Ni siquiera los empeños de una Revolución, cuyo origen fue el hastío por la perpetuación de un hombre en el gobierno y el levantamiento contra un golpe de Estado propílico por los Estados Unidos, entre otros factores, con los sucesivos enfrentamientos entre ejércitos de mexicanos contra mexicanos, tienen en estos días un paralelo con los propósitos de una cuarta etapa ancilar en la vida mexicana.
Hoy los mexicanos no tenemos un enemigo visible en el extranjero, excepto los Estados Unidos, ante cuyo gobierno el presidente López Obrador ha tenido —en contra de su estilo interno—tacto de neurocirujano y modos de cortesía invariable.
Los manotazos de Donald Trump en su Congreso, las frecuentes diatribas contra una frontera amagada por los migrantes centroamericanos, el recuento de la criminalidad mexicana en los peores momentos de la violencia —según él y con cierta razón—, son tomados por el Ejecutivo nacional como muestras de respeto. Tanto como para prestarle el país en calidad de sala de espera para no expulsar a los hondureños hasta Honduras y dejarlos del otro lado de la línea, es decir, el nuestro.
Pero la transformación a la cual ha convocado el Movimiento de Regeneración Nacional, no se sabe si en seguimiento de un discurso de campaña perpetua de un gobierno cuya mayor finalidad es la ganancia electoral porvenir, en dos años más y los siguientes lapsos sexenales, o como preludio de una realidad por venir, ha dado señales, al menos, de cambio.
Cambios menores, simbólicos si se quiere, pero cambios al fin.
Por eso al estilo de gobierno se le imponen normas de austeridad; se venden aviones (aunque el negocio sea poco rentable) y automóviles, se suspenden obras cuya terminación les habría dado la razón a quienes se marcharon entre silbidos y abucheos y se colma el espacio con declaraciones, muchas declaraciones; explicaciones, muchas explicaciones y reiteraciones, muchas reiteraciones.
Alguien dijo: comunicar es gobernar. Y si eso es cierto, este gobierno “sobre gobierna” de forma permanente y a veces hasta el aturdimiento.
Por eso el Presidente se ha empeñado en no dejar ni un solo espacio vacío y en no ceder ni un solo milímetro del terreno. Nadie puede hacerle sombra a su palabra. Ni los críticos, ni los académicos, ni los alguna vez inflados intelectuales, ni las buenas conciencia, ni la sociedad civil, ni los centros de investigación, ni los artistas (casi todos devotos suyos), ni nadie puede disputar el espacio.
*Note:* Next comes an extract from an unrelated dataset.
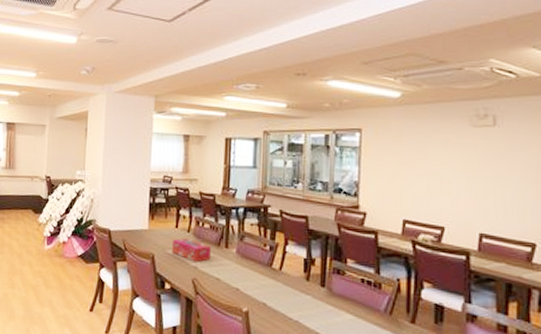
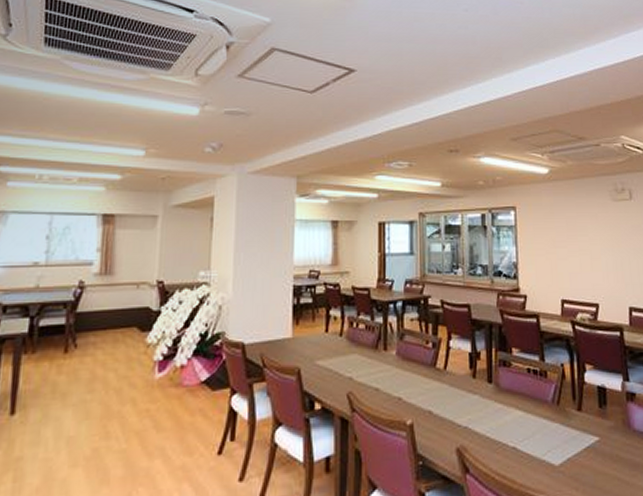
tissue box: present [171,238,211,262] -> none [321,344,367,372]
El espacio es el poder.
En ese sentido, mientras la secretaria de Gobernación, Olga Sánchez Cordero, ha confesado la dificultad para comprender a veces las palabras presidenciales, su colega en la Función Pública, Eréndira Sandoval, con asombro de novicia frente al Papa, ha dicho, el Presidente (su presidente), es el Estado.
Quizá su desliz se debió a un tropiezo nervioso por las cámaras de TV, pero para eso hay profesores, quienes le pueden ofrecer lecciones de comportamiento ante los medios, circunstancia ante la cual no tiene curtida la piel.
Además, ella es una mujer sencilla, alejada de reflectores y candilejas, dedicada al servicio público.
El gobierno ha desplegado, en este trimestre inolvidable, muchos recursos persuasivos, entre ellos sus novedades escenográficas, como el cierre de Los Pinos o el uso de aviones comerciales; una captura monopólica de la información incesante. Eso conocido como la agenda.
No importan las contradicciones ni los brincos para atrás. No pesan los datos equivocados, mucho menos las acusaciones ni las descalificaciones.
El Presidente, como un molino de viento, mueve sus aspas y en sus brazos de aire se mueve toda la patria cada mañana, cada día, sin espacio para respirar o reflexionar.